Ben de gozlerimi devirdim ve ona sırtımı çevirip:" Beni tanımıyormuş gibi yap." Dedim. "Peki." Dedi ve sınıfa koşarak gitti.
Sınıf berbat kokuyordu. Yüzümü ekşittim ve kendime en köşeden yer buldum. Dur, hayır. HAYIR. Bu kadar tesadüf te olmazdı! Alexandra ile aynı sınıftaydık. Sanki tuhaf ergen dizilerindeydik...
Zil çaldı. İçeriye uzun boylu, yumuşak bakışlı, sarı saçlı bir adam girdi. Bu öğretmenimiz Bay Lanchester olmalıydı. Ayağa kalktık. Hepimizi iyice süzdükten sonra "Oturabilirsiniz." Dedi. Oturduk. Ellerini ovuşturdu ve :" Ben bildiginiz gibi John Lanchester. Bir İngilizim ve sizin tarih öğretmeninizim. Size bir soru: soy adım nereden geliyor sizce?"
Bir kız parmak kaldırdı. Ensesine doğru daha da kısalan, kahverengi kısa düz saçları vardı. Yeşil iri gözlerinin önüne düşüyorlardı.
" 1432-1485 yılları arasında idi herhalde, Güllerin Savaşı diye bir olay vardı. Ingiltere beyaz ve kırmızı güller olarak ikiye ayrılmıştı. Lanchester da beyaz güldü. York ise kırmızı... Yani, sizin atalarınız Lanchester soyundan geliyor. " dedi kız. Bay Lanchester'ın gözleri parladı. "Kesinlikle doğru. Adınız neydi?" Dedi. Kız önüne düşen saçlarını kulağının arkasına attı:" Sharlette. Sharlette Hopkins." Diyince bazıları güldü. Evet, soy adı biraz tuhaftı ama onlar Alexandra'nınkisini beklesinler...
Bay Lanchester hepimizi tanımak için ilk önce ismimizi, sonra da kendimizi ve ailemizi anlatan bir-iki cümle söylememizi istedi.

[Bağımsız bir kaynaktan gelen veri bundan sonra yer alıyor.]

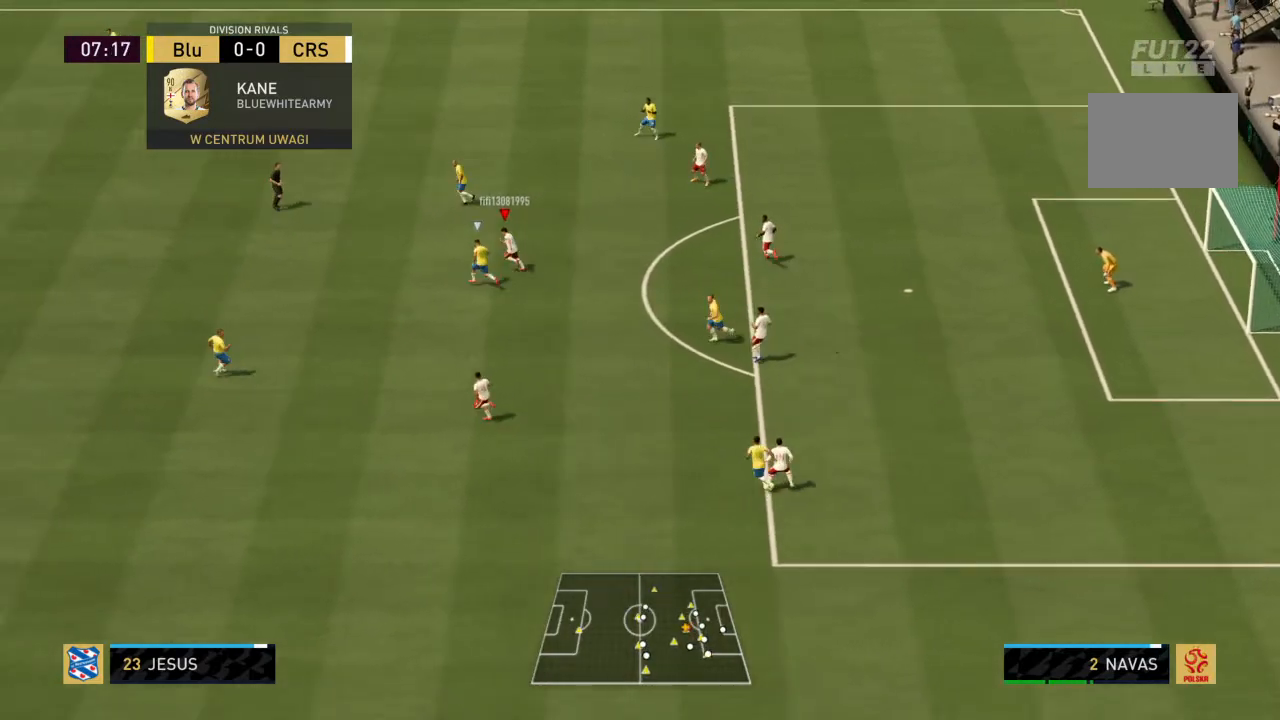
{"buttons": ["R2"], "left_stick": "left", "right_stick": "center", "events": []}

Sıra Alexandra'ya gelince sandalyemde doğruldum.
"Ben, Alexandra Svetlana Petrov." Bunu duyan bazıları kıkırdadı. Alexandra devam etti:" Rusya'dan henüz geçen ay geldim... Bu kadar, sanırım...?" Bay Lanchester masasına yaslandı:" Ailen?" Alexandra ilk önce duraksadı, sonra da devam etti:" Babam ben doğmadan önce ölmüş, annem de geçen sene öldü. " dedi ve burnunu çektikten sonra devam etti:" Annem bir terziydi, babamı ise bilmiyorum" dedi ve yerine oturdu. Bay Lanchester onu daha fazla zorlamadı ve bir sonrakine geçti.
Lanet olsun. Sıra bendeydi. Ayağa kalktım ve elimin tersiyle burnumu sildim.
"Ben Nico di Angelo." Der demez sınıftan bir kahkaha koptu. Ne yani, adım gayet normaldi!
Bay Lanchester kupasındaki çaydan bir yudum aldı:" Ne güzel bir isim. İtalyan mısın? Adın ne anlama geliyor?" Dedi.
Dudağımı ıslattım: "Kara melek. Ve evet, annem İtalyandı." Sonra dudağım titredi ve başım döndü. Geçmişim, beni öldürüyordu. Derin bir nefes aldım ve devam ettim. Etmek zorundaydım. O salak insanlara acınılacak bir köpek yavrusu gibi gözükmek istemiyordum.
" Annem ben sekiz yaşındayken, babam ben doğmadan önce, ablam da ben on yaşındayken öldü. O zamandan beri yatılı bir kampta kalıyordum." Dedim. Öğretmen ne tuhaf psikopat bir sınıfa düştüm! demiş olmalıydı.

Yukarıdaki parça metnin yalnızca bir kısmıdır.